### [INSTRUCTIONS FOR THE TASK]
Please transcribe the data exactly, with nothing left out.
** Opening DATA TO USE block **
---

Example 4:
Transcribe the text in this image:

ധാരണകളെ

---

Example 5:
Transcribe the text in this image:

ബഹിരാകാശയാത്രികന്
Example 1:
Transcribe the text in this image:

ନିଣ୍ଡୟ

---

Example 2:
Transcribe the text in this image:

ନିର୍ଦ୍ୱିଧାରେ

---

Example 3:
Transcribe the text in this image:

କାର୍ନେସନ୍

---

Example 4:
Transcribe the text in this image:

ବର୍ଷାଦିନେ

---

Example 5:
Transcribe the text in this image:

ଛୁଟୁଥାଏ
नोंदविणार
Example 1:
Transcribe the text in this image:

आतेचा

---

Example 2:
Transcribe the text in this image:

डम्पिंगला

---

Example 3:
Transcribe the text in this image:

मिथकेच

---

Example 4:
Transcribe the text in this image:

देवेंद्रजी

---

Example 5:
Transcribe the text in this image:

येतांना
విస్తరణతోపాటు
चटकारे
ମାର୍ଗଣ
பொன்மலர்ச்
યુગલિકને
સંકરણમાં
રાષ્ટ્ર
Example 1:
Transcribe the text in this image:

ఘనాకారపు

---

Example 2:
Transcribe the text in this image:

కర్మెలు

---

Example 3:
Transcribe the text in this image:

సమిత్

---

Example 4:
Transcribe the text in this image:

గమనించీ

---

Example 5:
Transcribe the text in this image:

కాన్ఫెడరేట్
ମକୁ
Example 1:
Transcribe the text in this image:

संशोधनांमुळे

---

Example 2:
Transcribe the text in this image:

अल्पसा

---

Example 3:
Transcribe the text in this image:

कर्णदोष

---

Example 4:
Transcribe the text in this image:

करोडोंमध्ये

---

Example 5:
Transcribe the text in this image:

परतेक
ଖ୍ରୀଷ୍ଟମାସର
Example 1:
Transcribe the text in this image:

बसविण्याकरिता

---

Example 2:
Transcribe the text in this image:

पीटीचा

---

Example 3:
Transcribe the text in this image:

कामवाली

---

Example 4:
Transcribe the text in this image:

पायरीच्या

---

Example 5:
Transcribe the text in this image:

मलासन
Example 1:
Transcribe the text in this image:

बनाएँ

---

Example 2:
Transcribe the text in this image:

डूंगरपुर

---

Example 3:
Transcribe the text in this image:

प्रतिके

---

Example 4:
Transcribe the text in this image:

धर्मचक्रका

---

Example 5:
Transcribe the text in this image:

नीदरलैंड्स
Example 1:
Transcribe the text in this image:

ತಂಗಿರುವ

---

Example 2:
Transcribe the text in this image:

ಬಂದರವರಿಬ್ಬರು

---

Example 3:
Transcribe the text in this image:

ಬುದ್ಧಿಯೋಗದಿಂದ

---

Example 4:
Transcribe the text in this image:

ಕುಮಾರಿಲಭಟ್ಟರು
** Closing DATA TO USE block **
### [SOLUTION]
---

Example 4:
Transcribe the text in this image:

ധാരണകളെ

---

Example 5:
Transcribe the text in this image:

ബഹിരാകാശയാത്രികന്
Example 1:
Transcribe the text in this image:

ନିଣ୍ଡୟ

---

Example 2:
Transcribe the text in this image:

ନିର୍ଦ୍ୱିଧାରେ

---

Example 3:
Transcribe the text in this image:

କାର୍ନେସନ୍

---

Example 4:
Transcribe the text in this image:

ବର୍ଷାଦିନେ

---

Example 5:
Transcribe the text in this image:

ଛୁଟୁଥାଏ
नोंदविणार
Example 1:
Transcribe the text in this image:

आतेचा

---

Example 2:
Transcribe the text in this image:

डम्पिंगला

---

Example 3:
Transcribe the text in this image:

मिथकेच

---

Example 4:
Transcribe the text in this image:

देवेंद्रजी

---

Example 5:
Transcribe the text in this image:

येतांना
విస్తరణతోపాటు
चटकारे
ମାର୍ଗଣ
பொன்மலர்ச்
યુગલિકને
સંકરણમાં
રાષ્ટ્ર
Example 1:
Transcribe the text in this image:

ఘనాకారపు

---

Example 2:
Transcribe the text in this image:

కర్మెలు

---

Example 3:
Transcribe the text in this image:

సమిత్

---

Example 4:
Transcribe the text in this image:

గమనించీ

---

Example 5:
Transcribe the text in this image:

కాన్ఫెడరేట్
ମକୁ
Example 1:
Transcribe the text in this image:

संशोधनांमुळे

---

Example 2:
Transcribe the text in this image:

अल्पसा

---

Example 3:
Transcribe the text in this image:

कर्णदोष

---

Example 4:
Transcribe the text in this image:

करोडोंमध्ये

---

Example 5:
Transcribe the text in this image:

परतेक
ଖ୍ରୀଷ୍ଟମାସର
Example 1:
Transcribe the text in this image:

बसविण्याकरिता

---

Example 2:
Transcribe the text in this image:

पीटीचा

---

Example 3:
Transcribe the text in this image:

कामवाली

---

Example 4:
Transcribe the text in this image:

पायरीच्या

---

Example 5:
Transcribe the text in this image:

मलासन
Example 1:
Transcribe the text in this image:

बनाएँ

---

Example 2:
Transcribe the text in this image:

डूंगरपुर

---

Example 3:
Transcribe the text in this image:

प्रतिके

---

Example 4:
Transcribe the text in this image:

धर्मचक्रका

---

Example 5:
Transcribe the text in this image:

नीदरलैंड्स
Example 1:
Transcribe the text in this image:

ತಂಗಿರುವ

---

Example 2:
Transcribe the text in this image:

ಬಂದರವರಿಬ್ಬರು

---

Example 3:
Transcribe the text in this image:

ಬುದ್ಧಿಯೋಗದಿಂದ

---

Example 4:
Transcribe the text in this image:

ಕುಮಾರಿಲಭಟ್ಟರು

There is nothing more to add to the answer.